## SOURCE EXTRACT
☆ ☆ ☆ ☆ ☆

Thank You, I don't plan on getting any more pet any time soon though.

BUBB great looking pup!


----------



## pcrose (Mar 9, 2003)

so cute! I miss my pit mickey.


----------



## Plowboy (Apr 9, 2008)

cute little shitter you got there pit. Good to see you around on the forum again


----------



## jamezgt (Jun 24, 2008)

nice pup! i wish mine was still that small. i would get another one but they're ban in toronto!


----------



## Pit_man (Sep 13, 2008)

BUBB$ said:


> yeah, thats nice.. them razor's and gotti are off the hook..
> i just picked up black female 100% razor's edge a month ago.
> The mother and father of this pup was some badass!!!
> View attachment 181063


Nice pup!! How old in that pic? Be shure to take and post more!


----------



## BUBB$ (May 8, 2006)

this pic. i just took it last week. she's @ 3 months last monday.
thanks!


----------



## jamezgt (Jun 24, 2008)

your dog is huge for a puppy! heres mine when i brought her home.


----------



## Pit_man (Sep 13, 2008)

Some pics of the dogs swiming at my mom's on my b-day!

Lil' Dixie dog








My boy's








Rolex and Dually dog








Rolex swims like a champ
















Dually's bout to jump in!!








Dually dog cant swim very good! He jumps in head first tho!!

☆ ☆ ☆ ☆ ☆

## EXTRACTED INFORMATION
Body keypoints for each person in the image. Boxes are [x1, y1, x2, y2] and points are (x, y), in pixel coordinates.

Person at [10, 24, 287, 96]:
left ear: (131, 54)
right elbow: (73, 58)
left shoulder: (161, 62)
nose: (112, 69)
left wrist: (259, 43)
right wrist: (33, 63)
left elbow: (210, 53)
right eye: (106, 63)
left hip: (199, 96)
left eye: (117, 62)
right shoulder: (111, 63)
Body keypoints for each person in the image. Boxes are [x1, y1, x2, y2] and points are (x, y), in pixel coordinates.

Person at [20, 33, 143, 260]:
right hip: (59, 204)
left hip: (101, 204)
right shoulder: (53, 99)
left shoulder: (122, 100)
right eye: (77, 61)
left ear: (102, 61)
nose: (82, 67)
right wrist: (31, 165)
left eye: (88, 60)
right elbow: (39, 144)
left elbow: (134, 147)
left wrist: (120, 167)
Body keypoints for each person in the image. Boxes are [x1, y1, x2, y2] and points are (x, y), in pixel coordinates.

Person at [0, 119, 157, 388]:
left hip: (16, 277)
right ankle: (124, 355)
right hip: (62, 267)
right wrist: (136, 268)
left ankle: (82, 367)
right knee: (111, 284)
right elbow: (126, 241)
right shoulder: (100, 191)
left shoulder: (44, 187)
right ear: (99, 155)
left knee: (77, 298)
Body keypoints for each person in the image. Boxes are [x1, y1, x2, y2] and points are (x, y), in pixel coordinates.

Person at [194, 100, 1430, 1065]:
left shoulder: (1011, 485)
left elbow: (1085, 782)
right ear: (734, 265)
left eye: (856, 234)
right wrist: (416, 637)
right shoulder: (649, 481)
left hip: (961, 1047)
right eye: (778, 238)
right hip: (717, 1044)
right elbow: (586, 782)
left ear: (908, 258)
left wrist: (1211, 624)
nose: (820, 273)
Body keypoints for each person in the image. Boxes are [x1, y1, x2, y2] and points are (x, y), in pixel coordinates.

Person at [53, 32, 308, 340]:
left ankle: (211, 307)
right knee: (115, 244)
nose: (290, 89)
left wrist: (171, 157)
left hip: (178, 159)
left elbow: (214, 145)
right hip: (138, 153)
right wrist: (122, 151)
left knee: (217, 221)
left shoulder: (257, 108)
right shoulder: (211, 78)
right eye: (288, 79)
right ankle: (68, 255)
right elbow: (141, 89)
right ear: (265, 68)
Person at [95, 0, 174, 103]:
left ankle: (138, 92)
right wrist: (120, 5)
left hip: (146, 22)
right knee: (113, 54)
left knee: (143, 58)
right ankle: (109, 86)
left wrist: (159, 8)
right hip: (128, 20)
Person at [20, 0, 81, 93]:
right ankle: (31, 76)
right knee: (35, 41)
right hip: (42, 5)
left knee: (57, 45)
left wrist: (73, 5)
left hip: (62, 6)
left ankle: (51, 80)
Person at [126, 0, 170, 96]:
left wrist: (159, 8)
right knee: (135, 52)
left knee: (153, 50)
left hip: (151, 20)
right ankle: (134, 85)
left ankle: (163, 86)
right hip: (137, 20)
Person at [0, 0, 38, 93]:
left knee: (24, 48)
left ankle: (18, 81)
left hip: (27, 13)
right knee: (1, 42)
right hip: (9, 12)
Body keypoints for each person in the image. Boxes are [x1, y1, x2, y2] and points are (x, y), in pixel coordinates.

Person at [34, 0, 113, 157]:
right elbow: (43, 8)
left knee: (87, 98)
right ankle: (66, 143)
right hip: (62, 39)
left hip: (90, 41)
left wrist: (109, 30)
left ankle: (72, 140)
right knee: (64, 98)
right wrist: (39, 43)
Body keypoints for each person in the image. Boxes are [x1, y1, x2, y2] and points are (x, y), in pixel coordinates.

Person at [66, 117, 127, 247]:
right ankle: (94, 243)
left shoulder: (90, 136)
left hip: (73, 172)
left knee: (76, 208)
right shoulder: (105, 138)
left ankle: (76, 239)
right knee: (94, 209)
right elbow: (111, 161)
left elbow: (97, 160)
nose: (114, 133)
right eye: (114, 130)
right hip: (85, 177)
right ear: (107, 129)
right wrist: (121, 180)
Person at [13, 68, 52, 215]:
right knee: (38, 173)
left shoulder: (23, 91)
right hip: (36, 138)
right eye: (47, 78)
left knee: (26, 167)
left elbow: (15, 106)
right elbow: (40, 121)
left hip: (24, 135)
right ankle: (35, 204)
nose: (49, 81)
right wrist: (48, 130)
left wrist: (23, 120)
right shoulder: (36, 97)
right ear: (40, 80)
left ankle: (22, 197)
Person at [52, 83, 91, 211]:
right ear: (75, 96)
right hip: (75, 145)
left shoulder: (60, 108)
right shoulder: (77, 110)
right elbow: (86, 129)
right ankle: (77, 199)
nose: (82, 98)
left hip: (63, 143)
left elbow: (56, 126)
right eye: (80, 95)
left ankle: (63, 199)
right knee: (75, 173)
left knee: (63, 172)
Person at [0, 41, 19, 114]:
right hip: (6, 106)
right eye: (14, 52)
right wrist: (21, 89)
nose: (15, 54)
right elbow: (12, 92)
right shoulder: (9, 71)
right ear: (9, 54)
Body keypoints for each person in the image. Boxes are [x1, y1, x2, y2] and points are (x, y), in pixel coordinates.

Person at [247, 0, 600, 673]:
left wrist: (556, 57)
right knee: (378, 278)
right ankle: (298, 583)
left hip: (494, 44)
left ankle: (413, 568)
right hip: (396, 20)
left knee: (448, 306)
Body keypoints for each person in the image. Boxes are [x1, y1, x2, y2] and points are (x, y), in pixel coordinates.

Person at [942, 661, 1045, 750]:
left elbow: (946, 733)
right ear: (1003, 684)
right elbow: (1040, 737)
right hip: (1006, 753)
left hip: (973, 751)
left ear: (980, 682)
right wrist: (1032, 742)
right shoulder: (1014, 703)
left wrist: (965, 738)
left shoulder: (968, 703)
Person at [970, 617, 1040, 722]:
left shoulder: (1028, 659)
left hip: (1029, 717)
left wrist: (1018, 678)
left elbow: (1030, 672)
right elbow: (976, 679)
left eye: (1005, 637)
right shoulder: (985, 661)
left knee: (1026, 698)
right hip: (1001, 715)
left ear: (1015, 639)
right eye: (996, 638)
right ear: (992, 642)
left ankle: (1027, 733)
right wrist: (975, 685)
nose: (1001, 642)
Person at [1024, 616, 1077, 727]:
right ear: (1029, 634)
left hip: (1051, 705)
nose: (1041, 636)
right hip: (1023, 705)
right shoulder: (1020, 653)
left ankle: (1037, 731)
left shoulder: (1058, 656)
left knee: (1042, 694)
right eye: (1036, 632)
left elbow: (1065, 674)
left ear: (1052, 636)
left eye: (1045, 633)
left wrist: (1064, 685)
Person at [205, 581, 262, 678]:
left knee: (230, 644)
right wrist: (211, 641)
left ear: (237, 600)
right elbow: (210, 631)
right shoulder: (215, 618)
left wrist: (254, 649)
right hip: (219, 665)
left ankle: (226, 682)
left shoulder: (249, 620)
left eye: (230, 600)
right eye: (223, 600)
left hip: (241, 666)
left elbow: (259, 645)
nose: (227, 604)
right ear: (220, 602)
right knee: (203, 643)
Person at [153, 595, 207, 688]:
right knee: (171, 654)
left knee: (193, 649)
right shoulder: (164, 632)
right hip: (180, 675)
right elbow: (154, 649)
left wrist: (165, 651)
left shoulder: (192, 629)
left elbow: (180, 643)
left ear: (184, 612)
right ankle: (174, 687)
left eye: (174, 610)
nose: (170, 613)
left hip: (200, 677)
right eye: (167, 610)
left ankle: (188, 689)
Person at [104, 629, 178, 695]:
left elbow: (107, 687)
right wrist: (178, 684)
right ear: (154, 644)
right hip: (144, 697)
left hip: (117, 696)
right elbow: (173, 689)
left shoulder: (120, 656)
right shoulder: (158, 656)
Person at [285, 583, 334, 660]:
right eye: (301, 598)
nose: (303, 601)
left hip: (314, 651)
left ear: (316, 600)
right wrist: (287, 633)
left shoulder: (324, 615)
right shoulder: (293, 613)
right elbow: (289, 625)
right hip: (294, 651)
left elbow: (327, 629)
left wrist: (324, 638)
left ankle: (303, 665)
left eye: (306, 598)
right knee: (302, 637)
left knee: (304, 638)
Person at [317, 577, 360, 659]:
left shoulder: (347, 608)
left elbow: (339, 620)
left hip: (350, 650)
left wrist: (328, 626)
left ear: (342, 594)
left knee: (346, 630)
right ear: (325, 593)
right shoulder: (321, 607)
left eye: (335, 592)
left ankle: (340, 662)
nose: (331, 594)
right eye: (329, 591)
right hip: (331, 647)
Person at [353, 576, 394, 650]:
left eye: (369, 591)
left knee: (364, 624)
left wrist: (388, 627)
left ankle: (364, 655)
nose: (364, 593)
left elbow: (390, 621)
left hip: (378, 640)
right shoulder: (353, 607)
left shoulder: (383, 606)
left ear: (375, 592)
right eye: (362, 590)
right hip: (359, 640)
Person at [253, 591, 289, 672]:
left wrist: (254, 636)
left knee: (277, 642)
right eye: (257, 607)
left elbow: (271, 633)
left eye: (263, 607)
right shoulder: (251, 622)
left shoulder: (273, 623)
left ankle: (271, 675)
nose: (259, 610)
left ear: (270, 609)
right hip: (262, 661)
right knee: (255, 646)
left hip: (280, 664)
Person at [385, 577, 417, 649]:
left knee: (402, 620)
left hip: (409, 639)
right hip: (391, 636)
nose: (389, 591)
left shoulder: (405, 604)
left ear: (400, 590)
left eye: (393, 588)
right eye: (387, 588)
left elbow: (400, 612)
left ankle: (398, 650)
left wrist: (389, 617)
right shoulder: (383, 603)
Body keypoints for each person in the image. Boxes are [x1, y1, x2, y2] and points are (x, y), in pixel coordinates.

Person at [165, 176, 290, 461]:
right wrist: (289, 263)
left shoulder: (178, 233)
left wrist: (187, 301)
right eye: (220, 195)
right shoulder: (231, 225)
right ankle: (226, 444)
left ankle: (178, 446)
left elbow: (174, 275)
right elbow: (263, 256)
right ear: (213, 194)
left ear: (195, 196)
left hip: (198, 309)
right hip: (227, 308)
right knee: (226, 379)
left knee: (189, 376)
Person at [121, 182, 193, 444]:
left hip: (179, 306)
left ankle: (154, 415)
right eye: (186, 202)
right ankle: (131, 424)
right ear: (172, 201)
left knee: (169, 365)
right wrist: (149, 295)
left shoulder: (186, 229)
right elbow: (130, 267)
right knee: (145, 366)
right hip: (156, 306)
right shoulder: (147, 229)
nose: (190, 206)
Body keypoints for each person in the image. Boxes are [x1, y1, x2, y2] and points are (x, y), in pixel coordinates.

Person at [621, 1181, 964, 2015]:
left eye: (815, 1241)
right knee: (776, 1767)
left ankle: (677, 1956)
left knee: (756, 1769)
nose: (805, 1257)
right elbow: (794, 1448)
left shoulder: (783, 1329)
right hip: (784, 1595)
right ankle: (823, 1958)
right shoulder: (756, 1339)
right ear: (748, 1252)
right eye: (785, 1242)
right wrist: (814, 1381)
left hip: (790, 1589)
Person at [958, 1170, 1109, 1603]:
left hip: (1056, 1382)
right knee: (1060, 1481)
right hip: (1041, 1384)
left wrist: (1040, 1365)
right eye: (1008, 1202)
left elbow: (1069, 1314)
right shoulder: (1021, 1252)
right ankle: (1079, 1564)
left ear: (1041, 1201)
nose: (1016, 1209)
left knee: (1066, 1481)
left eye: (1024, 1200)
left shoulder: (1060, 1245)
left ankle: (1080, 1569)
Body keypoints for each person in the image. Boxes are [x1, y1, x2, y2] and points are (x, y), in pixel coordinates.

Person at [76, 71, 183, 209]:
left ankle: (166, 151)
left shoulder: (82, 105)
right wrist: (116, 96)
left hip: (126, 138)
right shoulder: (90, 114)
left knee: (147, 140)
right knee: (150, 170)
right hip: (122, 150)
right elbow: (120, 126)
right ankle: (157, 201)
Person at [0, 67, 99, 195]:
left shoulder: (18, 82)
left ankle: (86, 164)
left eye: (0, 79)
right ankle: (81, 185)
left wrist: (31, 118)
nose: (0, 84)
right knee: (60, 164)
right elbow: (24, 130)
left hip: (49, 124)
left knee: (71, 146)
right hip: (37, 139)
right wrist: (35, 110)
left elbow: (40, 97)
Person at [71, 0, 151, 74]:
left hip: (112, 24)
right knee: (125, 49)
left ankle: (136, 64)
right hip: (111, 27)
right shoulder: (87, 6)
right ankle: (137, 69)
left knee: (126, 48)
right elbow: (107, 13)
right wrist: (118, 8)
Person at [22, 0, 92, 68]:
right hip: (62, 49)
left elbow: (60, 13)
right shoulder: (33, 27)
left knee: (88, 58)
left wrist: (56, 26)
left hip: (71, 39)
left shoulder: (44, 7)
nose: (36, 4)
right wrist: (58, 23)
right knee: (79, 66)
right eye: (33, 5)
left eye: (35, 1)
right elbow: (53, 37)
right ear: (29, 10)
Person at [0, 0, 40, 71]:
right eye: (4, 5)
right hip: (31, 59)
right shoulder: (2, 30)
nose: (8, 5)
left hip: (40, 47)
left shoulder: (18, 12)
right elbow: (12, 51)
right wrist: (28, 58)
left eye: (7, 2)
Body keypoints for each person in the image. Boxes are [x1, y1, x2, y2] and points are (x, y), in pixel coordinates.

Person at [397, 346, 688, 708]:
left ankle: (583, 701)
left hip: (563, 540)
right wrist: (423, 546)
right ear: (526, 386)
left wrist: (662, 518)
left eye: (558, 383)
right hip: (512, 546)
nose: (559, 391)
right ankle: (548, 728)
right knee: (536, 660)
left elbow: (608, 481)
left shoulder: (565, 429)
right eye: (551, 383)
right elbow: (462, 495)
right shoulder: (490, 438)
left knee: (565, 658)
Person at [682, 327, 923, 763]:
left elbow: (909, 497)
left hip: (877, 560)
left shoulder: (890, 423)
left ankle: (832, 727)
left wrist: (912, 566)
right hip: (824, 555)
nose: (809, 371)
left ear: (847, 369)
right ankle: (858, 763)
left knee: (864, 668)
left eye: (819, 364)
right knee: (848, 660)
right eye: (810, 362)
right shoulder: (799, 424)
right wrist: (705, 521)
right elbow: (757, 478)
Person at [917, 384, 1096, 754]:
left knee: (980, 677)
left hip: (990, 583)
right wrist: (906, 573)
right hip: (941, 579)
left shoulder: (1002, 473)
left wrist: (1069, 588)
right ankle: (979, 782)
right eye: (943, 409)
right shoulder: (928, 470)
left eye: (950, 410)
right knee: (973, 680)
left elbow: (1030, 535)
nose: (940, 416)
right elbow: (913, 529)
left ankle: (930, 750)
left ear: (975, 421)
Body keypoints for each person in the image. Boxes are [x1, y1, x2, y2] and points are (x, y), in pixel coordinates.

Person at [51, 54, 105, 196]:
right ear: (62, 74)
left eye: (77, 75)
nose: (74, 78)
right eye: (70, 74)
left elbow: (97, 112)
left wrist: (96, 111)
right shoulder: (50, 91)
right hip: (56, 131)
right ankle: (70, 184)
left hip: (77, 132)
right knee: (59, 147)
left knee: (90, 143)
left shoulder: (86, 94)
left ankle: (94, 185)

☆ ☆ ☆ ☆ ☆

## TASKS TO COMPLETE
• 1. Quote the forum thread, starting with "your dog is" and going on through "on my b-day!".
• 2. In the forum thread, which of Pit_man's dogs cannot swim very well?
• 3. Summarize the forum thread in two sentences.
The listing is separate material and is not part of the forum thread.

## TASK-BY-TASK SOLUTIONS
• 1.
your dog is huge for a puppy! heres mine when i brought her home.


----------



## Pit_man (Sep 13, 2008)

Some pics of the dogs swiming at my mom's on my b-day!

• 2. Dually

• 3. Members praise the pup BUBB$ picked up, a black female Razor's Edge that turned three months old last Monday, and jamezgt says he would get another but they are banned in Toronto. Pit_man posts pictures of his dogs swimming at his mom's on his birthday, noting that Rolex swims like a champ while Dually cannot swim very well but jumps in head first.